January 20, 1911.
Before W.B. GRUBER, Special Judge, Spartanburg, July, 1910. Reversed.
Indictment against Elias Rookard for unlawfully keeping in possession liquors. Defendant appeals from sentence.
Messrs. Nichols Nichols and S.M. Wetmore, for appellant.
Solicitor J.C. Otts, contra, cites: Keeping liquors in possession is contrary to statute: 39 S.C. 151; 24 S.C. 593.
January 20, 1911. The opinion of the Court was delivered by
The defendant was convicted and sentenced under the following count of an indictment charging violations of the liquor law of the State. "That on the 11th of January, in the year 1910, Elias Rookard, in the county and State aforesaid, did wilfully and unlawfully receive and accept for unlawful use, and did store and keep in his possession, certain spirituous, malt, vinous, or fermented, brewed or other liquors, to wit: alcoholic or intoxicating liquors, which contained alcohol and are used as a beverage, against the form of the statute in such cases made and provided."
The indictment was drawn under the first section of the Act of 1909 (26 Stat., 60), which provides: "That it shall be unlawful for any person, firm, corporation or association within this State to manufacture, sell, barter, exchange, receive, accept, give away to induce trade, deliver, store, keep in possession in this State, furnish at public places or otherwise dispose of any spirituous, malt, vinous, fermented, brewed or other liquors and beverages, or any compound or mixture thereof which contains alcohol and is used as a beverage, and which if drunk to excess will produce intoxication, except as hereinafter provided."
The appellant raises no question as to the constitutionality of the statute, but contends that the Circuit Judge erred in his construction of the statute when he charged the jury in effect as follows: That the statute makes the mere keeping in possession of liquor by a private individual a criminal offense; and that, therefore, the jury should convict if they found that the defendant had liquor in his possession, even if they should find that he had not unlawfully received nor accepted it and had not kept it in possession for an unlawful use.

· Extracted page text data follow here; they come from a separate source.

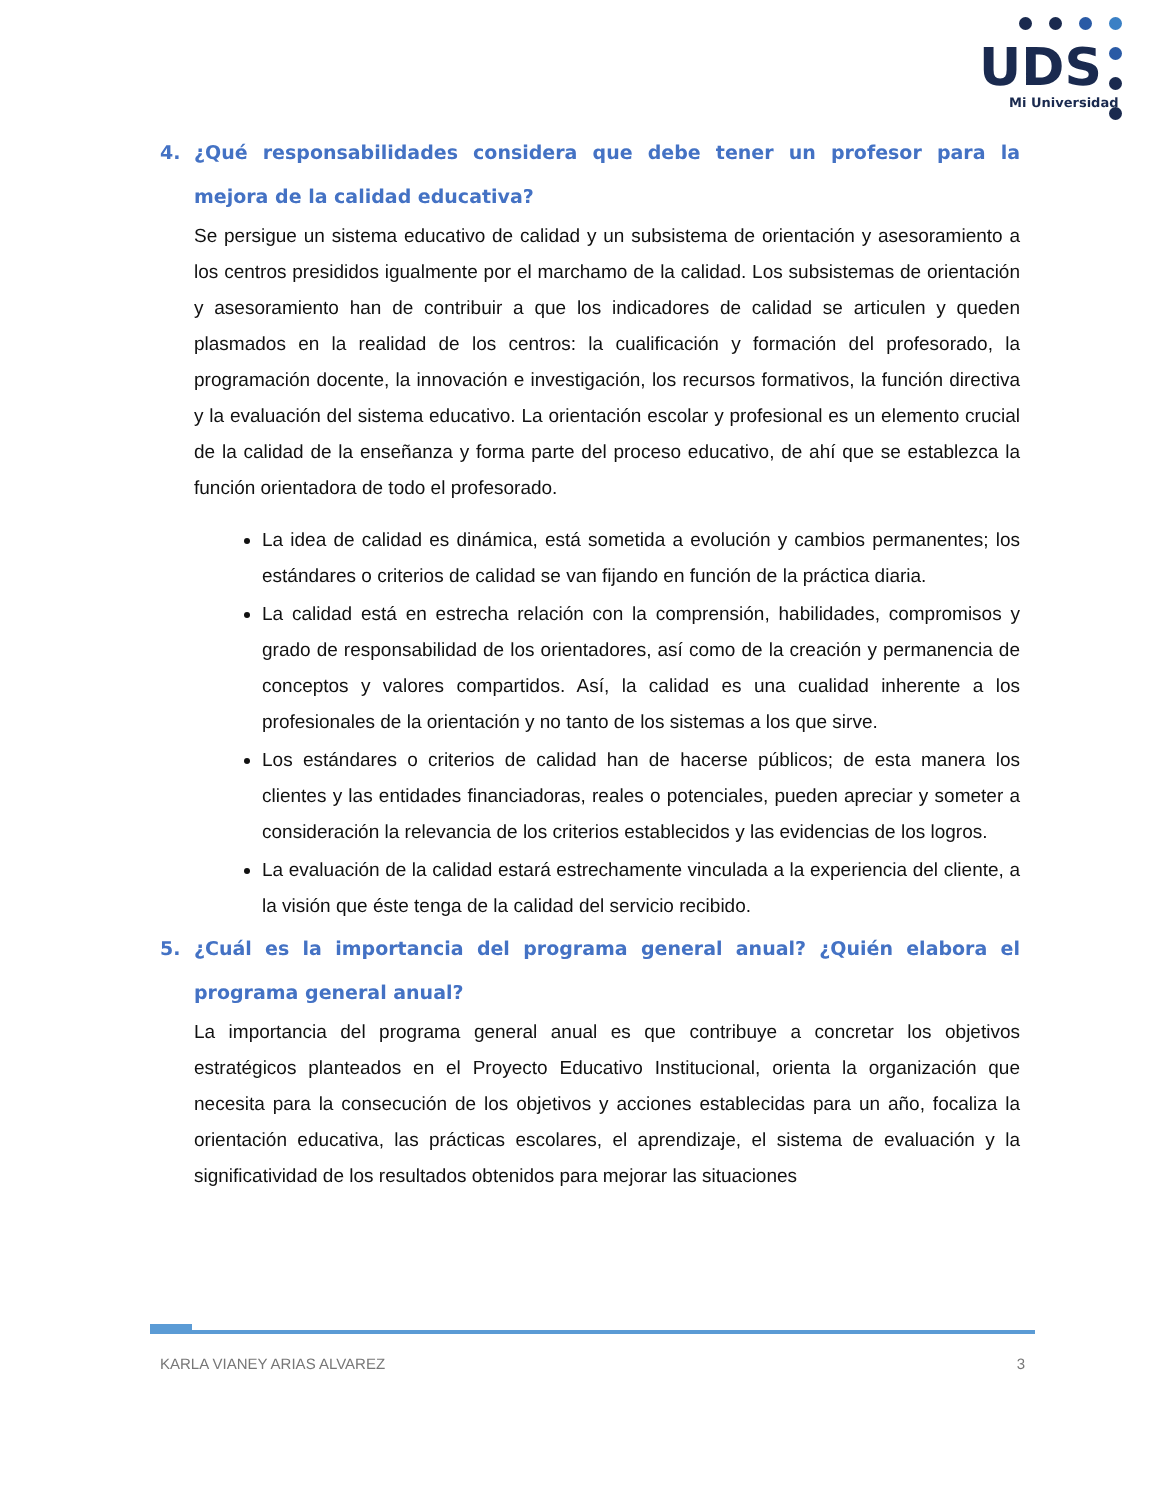UDS
Mi Universidad
4. ¿Qué responsabilidades considera que debe tener un profesor para la mejora de la calidad educativa?
Se persigue un sistema educativo de calidad y un subsistema de orientación y asesoramiento a los centros presididos igualmente por el marchamo de la calidad. Los subsistemas de orientación y asesoramiento han de contribuir a que los indicadores de calidad se articulen y queden plasmados en la realidad de los centros: la cualificación y formación del profesorado, la programación docente, la innovación e investigación, los recursos formativos, la función directiva y la evaluación del sistema educativo. La orientación escolar y profesional es un elemento crucial de la calidad de la enseñanza y forma parte del proceso educativo, de ahí que se establezca la función orientadora de todo el profesorado.
La idea de calidad es dinámica, está sometida a evolución y cambios permanentes; los estándares o criterios de calidad se van fijando en función de la práctica diaria.
La calidad está en estrecha relación con la comprensión, habilidades, compromisos y grado de responsabilidad de los orientadores, así como de la creación y permanencia de conceptos y valores compartidos. Así, la calidad es una cualidad inherente a los profesionales de la orientación y no tanto de los sistemas a los que sirve.
Los estándares o criterios de calidad han de hacerse públicos; de esta manera los clientes y las entidades financiadoras, reales o potenciales, pueden apreciar y someter a consideración la relevancia de los criterios establecidos y las evidencias de los logros.
La evaluación de la calidad estará estrechamente vinculada a la experiencia del cliente, a la visión que éste tenga de la calidad del servicio recibido.
5. ¿Cuál es la importancia del programa general anual? ¿Quién elabora el programa general anual?
La importancia del programa general anual es que contribuye a concretar los objetivos estratégicos planteados en el Proyecto Educativo Institucional, orienta la organización que necesita para la consecución de los objetivos y acciones establecidas para un año, focaliza la orientación educativa, las prácticas escolares, el aprendizaje, el sistema de evaluación y la significatividad de los resultados obtenidos para mejorar las situaciones
KARLA VIANEY ARIAS ALVAREZ 3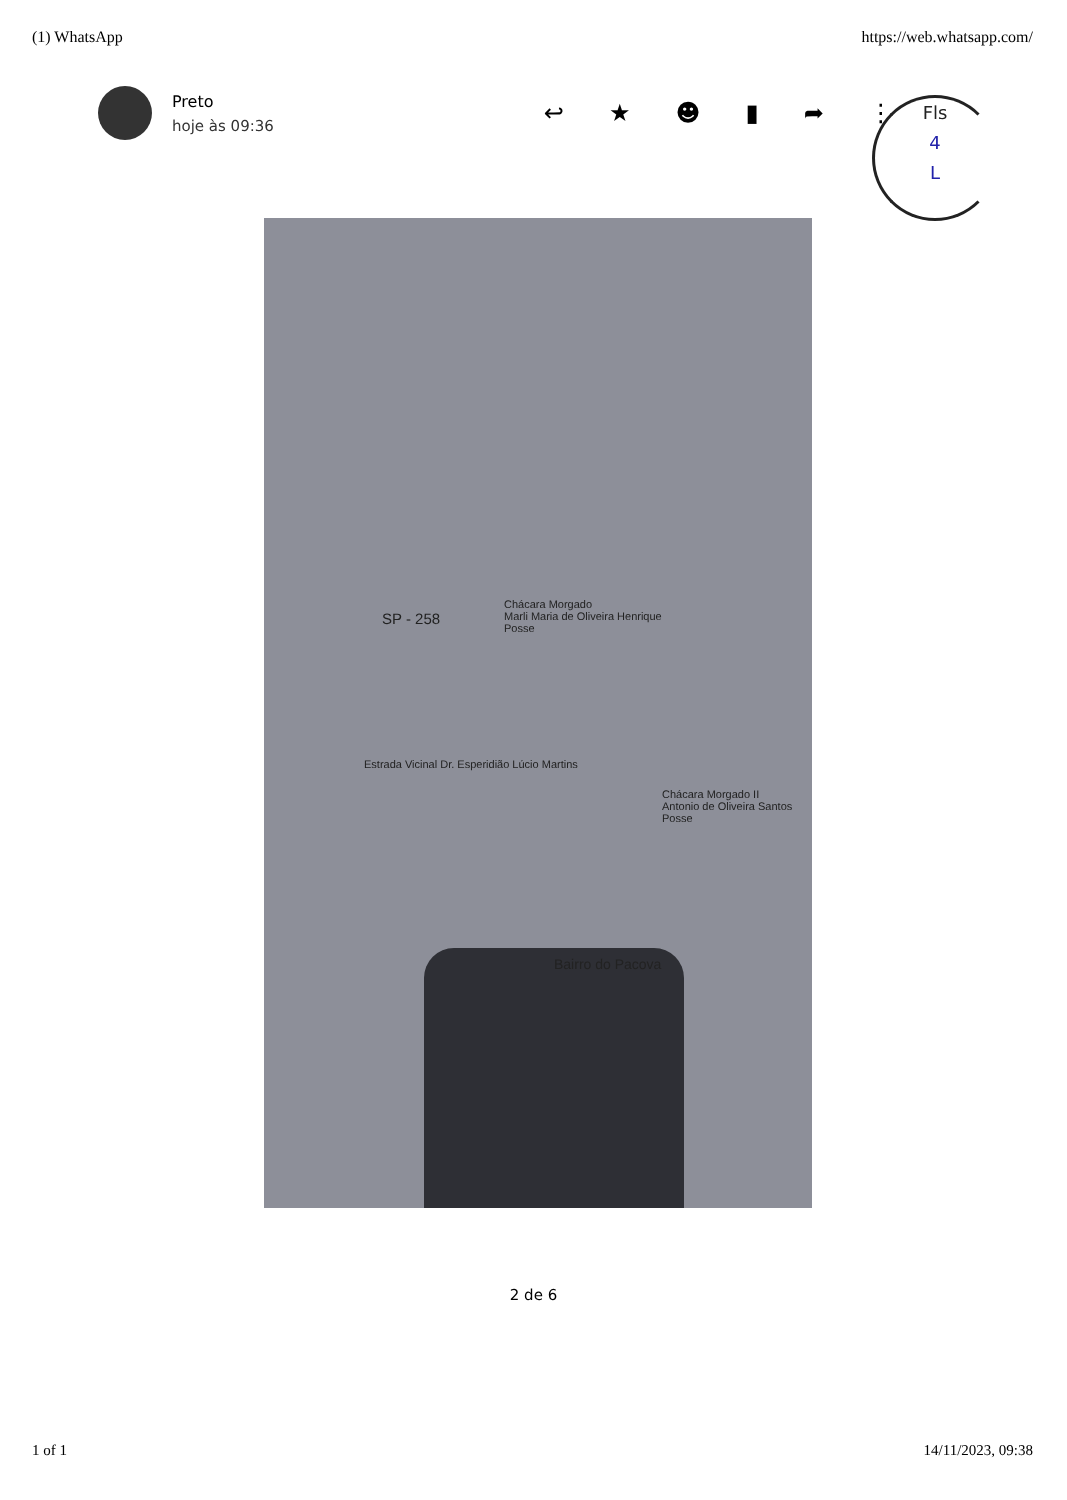(1) WhatsApp https://web.whatsapp.com/
Preto
hoje às 09:36
↩ ★ ☻ ▮ ➦ ⋮
Fls
4
L
Chácara Morgado
Marli Maria de Oliveira Henrique
Posse
SP - 258
Estrada Vicinal Dr. Esperidião Lúcio Martins
Chácara Morgado II
Antonio de Oliveira Santos
Posse
Bairro do Pacova
2 de 6
1 of 1 14/11/2023, 09:38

The question therefore is whether the Circuit Judge was right in holding the Act of 1909 to prohibit and make criminal the keeping in possession of liquor in this State under all circumstances, without regard to the manner of acquiring possession or the purpose for which the liquor is kept. It seems clear that the statute cannot be so construed. Such a construction would make the act self-destructive; for other sections of this act, as well as portions of the Dispensary statute of 1907, recognized by this statute as still in force, provide for the sale of liquor by county dispensaries; and certainly a legal sale and purchase carries the right to the purchaser to keep in his possession the liquor he has purchased, provided he does not apply it to an unlawful use. In addition to this, one may lawfully keep in his possession liquor purchased for personal use under the protection of the interstate commerce clause of the Federal Constitution. An attempt by the General Assembly to interfere with this right would be futile, and the presumption is very strong against the legislative intention to make such an attempt. Indeed the right to keep in possession liquor so purchased is expressly recognized in section 28 of the Dispensary Act of 1907, which has not been repealed. It follows that the provision of the Act of 1909, making it unlawful "to keep in possession in this State" intoxicating liquors "except as hereinafter provided," means that it should be a misdemeanor to keep in possession liquor which had been unlawfully obtained, that is, obtained in a manner not recognized as lawful by that act or the unrepealed provision of the Act of 1907, or to keep in possession for sale or some other use forbidden by the statute liquor lawfully obtained.
It is the judgment of this Court that the judgment of the Circuit Court be reversed and the cause be remanded to that Court for a new trial.